Ask the candidate to describe a complex, cross-functional program they ran, probing how they aligned stakeholders, managed dependencies, and handled risks. Present a scenario where two teams have conflicting priorities that threaten a program, and ask how they would resolve it. Ask how they keep a large initiative on track when conditions shift mid-flight. Probe communication with a question about how they report status to executives. Finally, ask about a program that went off the rails and what they learned, which reveals how they handle the inevitable difficulties of cross-team work.

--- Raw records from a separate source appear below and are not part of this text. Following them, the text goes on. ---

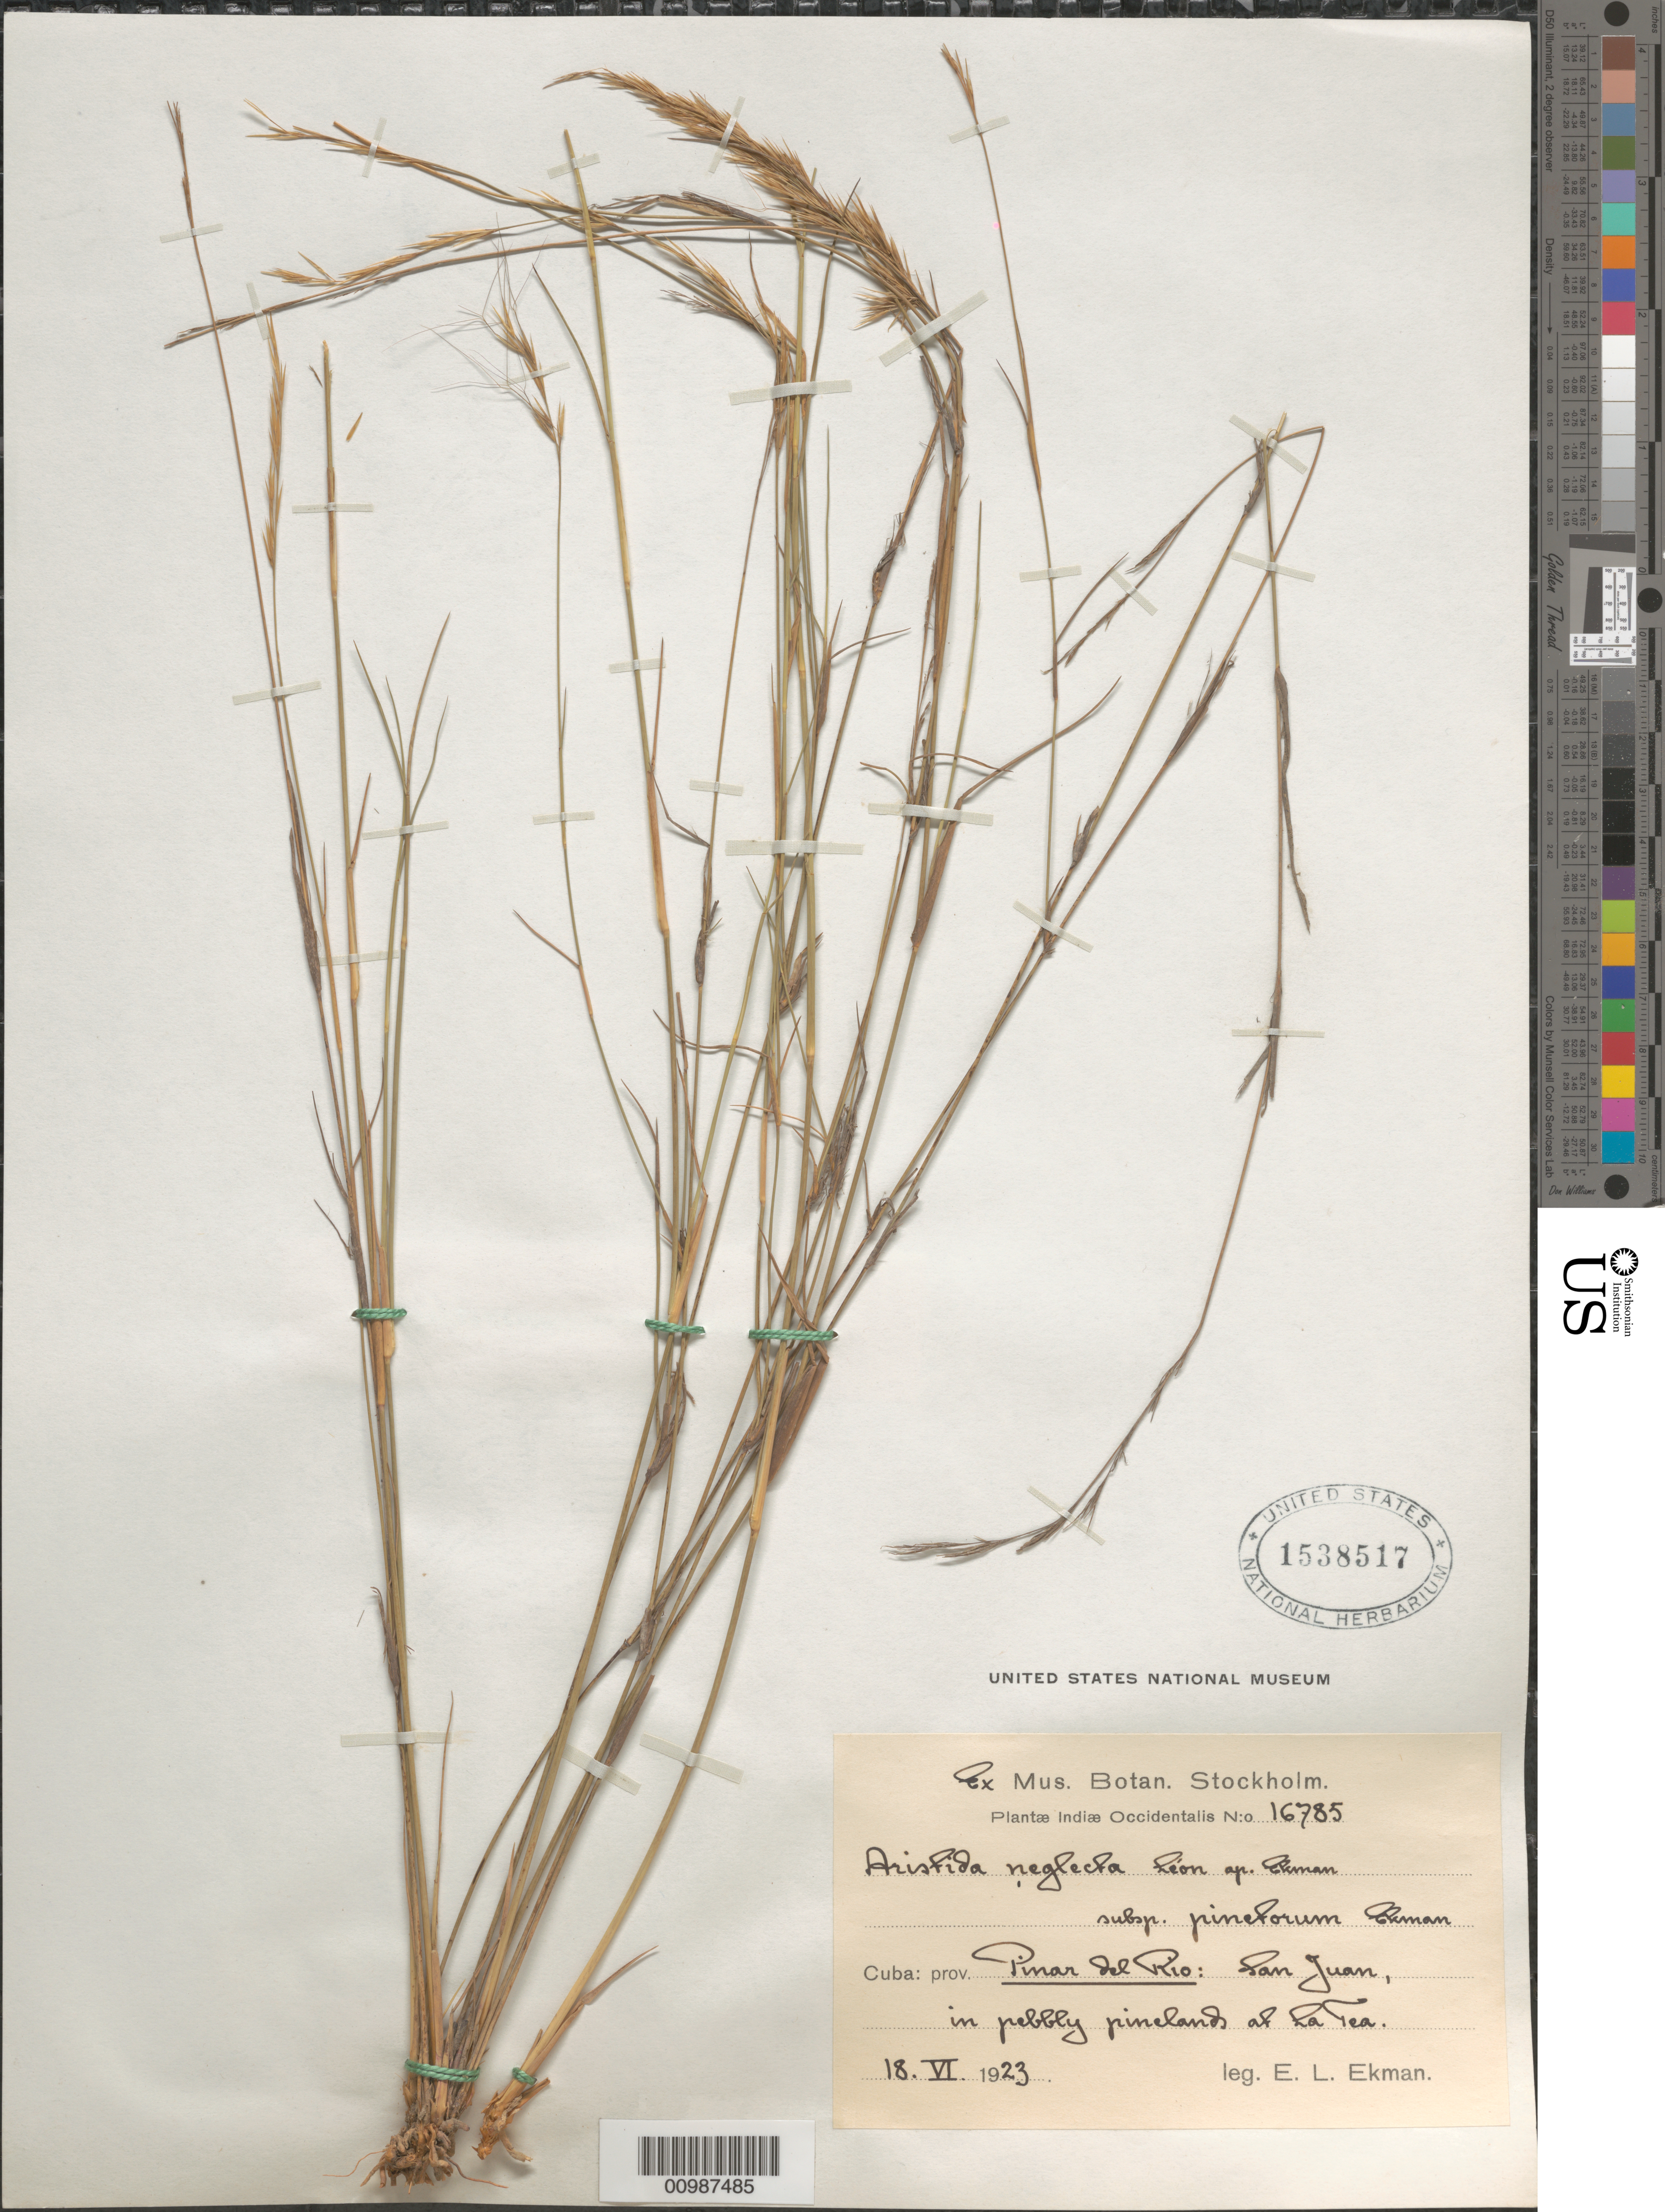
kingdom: Plantae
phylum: Tracheophyta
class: Liliopsida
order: Poales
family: Poaceae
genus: Aristida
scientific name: Aristida neglecta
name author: León ex Hitchc.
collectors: E. L. Ekman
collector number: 16785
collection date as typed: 18 Jun 1923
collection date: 1923-06-18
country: Cuba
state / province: Pinar del Rio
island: Cuba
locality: San Juan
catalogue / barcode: US 1538517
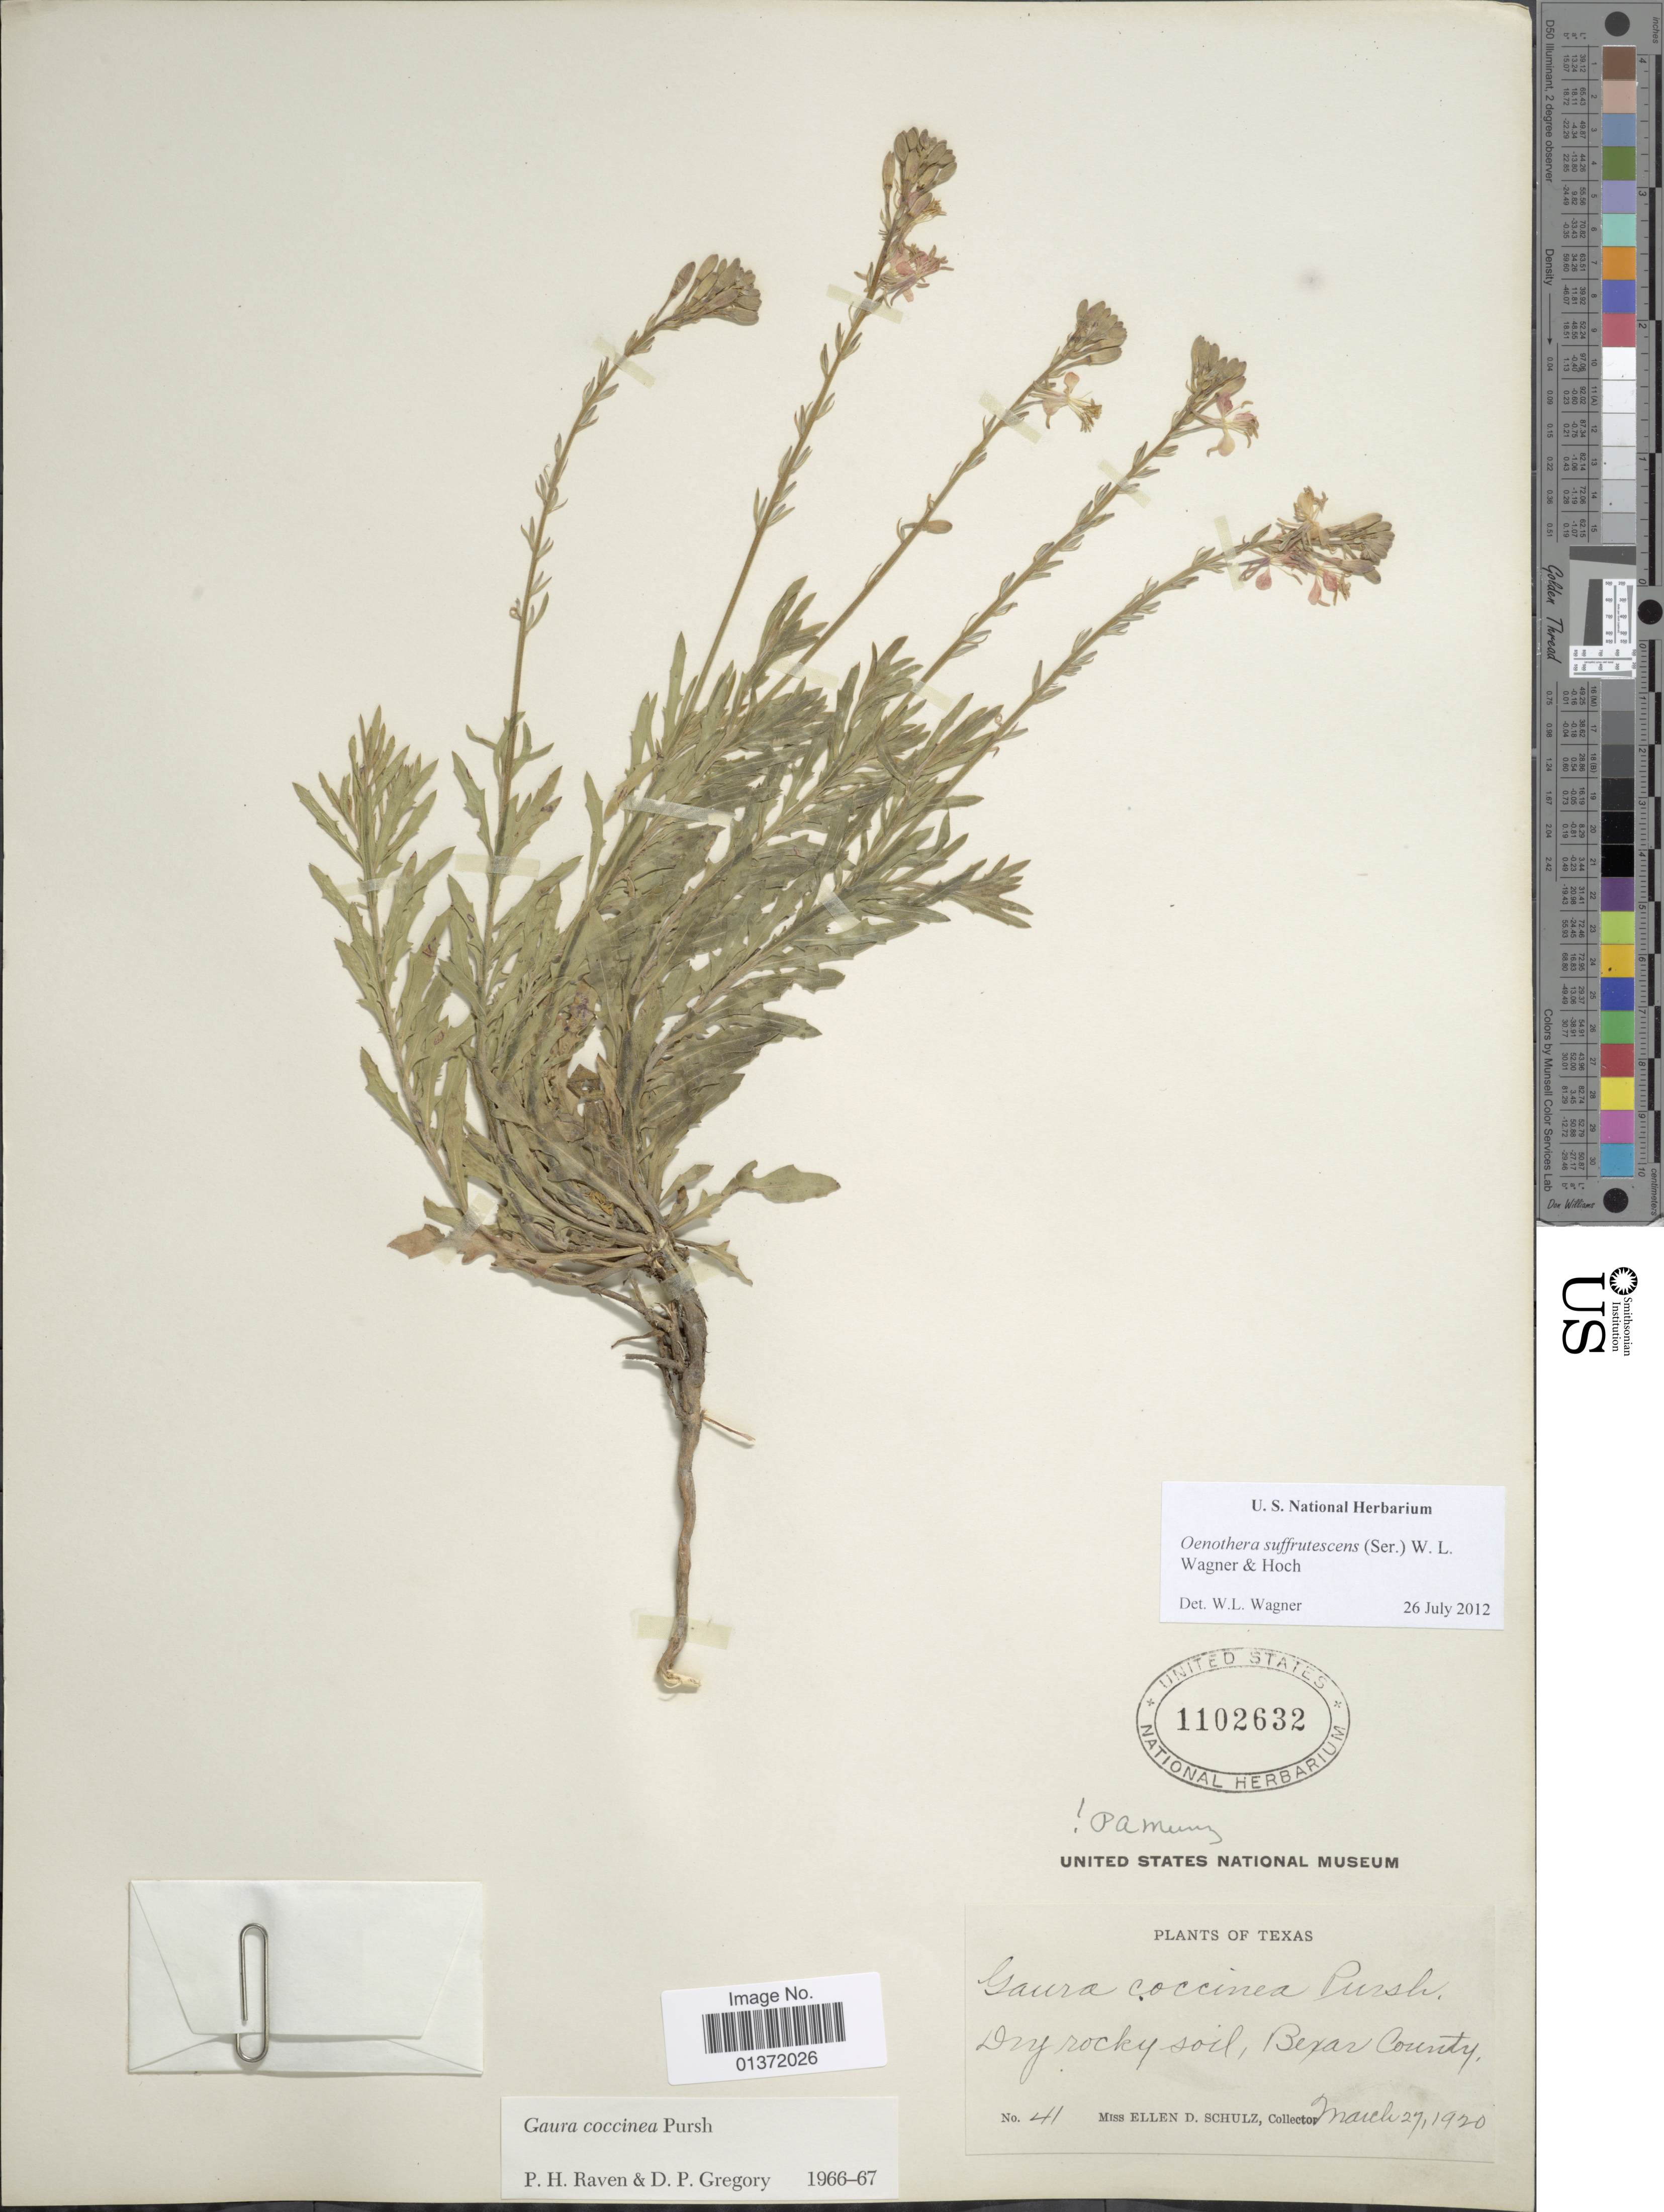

Where to source Program Managers

LinkedIn searches filtered by program management and cross-functional experience in your industry are effective. Referrals from leaders who have worked with strong program managers are high-signal, since the role's value lies in orchestration that is hard to assess from a résumé. Certification holders (PMP, PgMP) can be a starting filter, though demonstrated outcomes matter more. Project managers ready to step up in scope, and consultants experienced in coordinating complex engagements, often transition well. For technical programs, prioritize candidates with relevant domain fluency to credibly coordinate engineering teams.

FAQ

Hiring a Program Manager — FAQs

What does a Program Manager do? +
A Program Manager coordinates multiple related projects and teams to deliver a larger strategic outcome. They plan and align cross-functional work, manage dependencies and risks, keep stakeholders aligned, maintain roadmaps and milestones, drive status communication, and remove blockers. They operate through influence rather than authority, bringing order to complex, ambiguous initiatives that often span quarters and multiple teams or organizations.
What is the difference between a Program Manager and a Project Manager? +
A Project Manager owns a single defined project with a specific scope, timeline, and deliverable. A Program Manager coordinates multiple related projects toward a larger strategic outcome, managing the dependencies and alignment between them. Programs are broader, longer, and more cross-functional than projects, and program management emphasizes orchestration and influence across teams rather than executing one well-defined deliverable.
How much does a Program Manager earn? +
Program manager compensation is generally higher than project management, reflecting the broader scope and seniority. It varies by industry, program complexity, technical depth, and location. Technical program managers at technology companies typically command premiums. Benchmark against current regional data for the specific scope, technical requirements, and seniority of the role involved.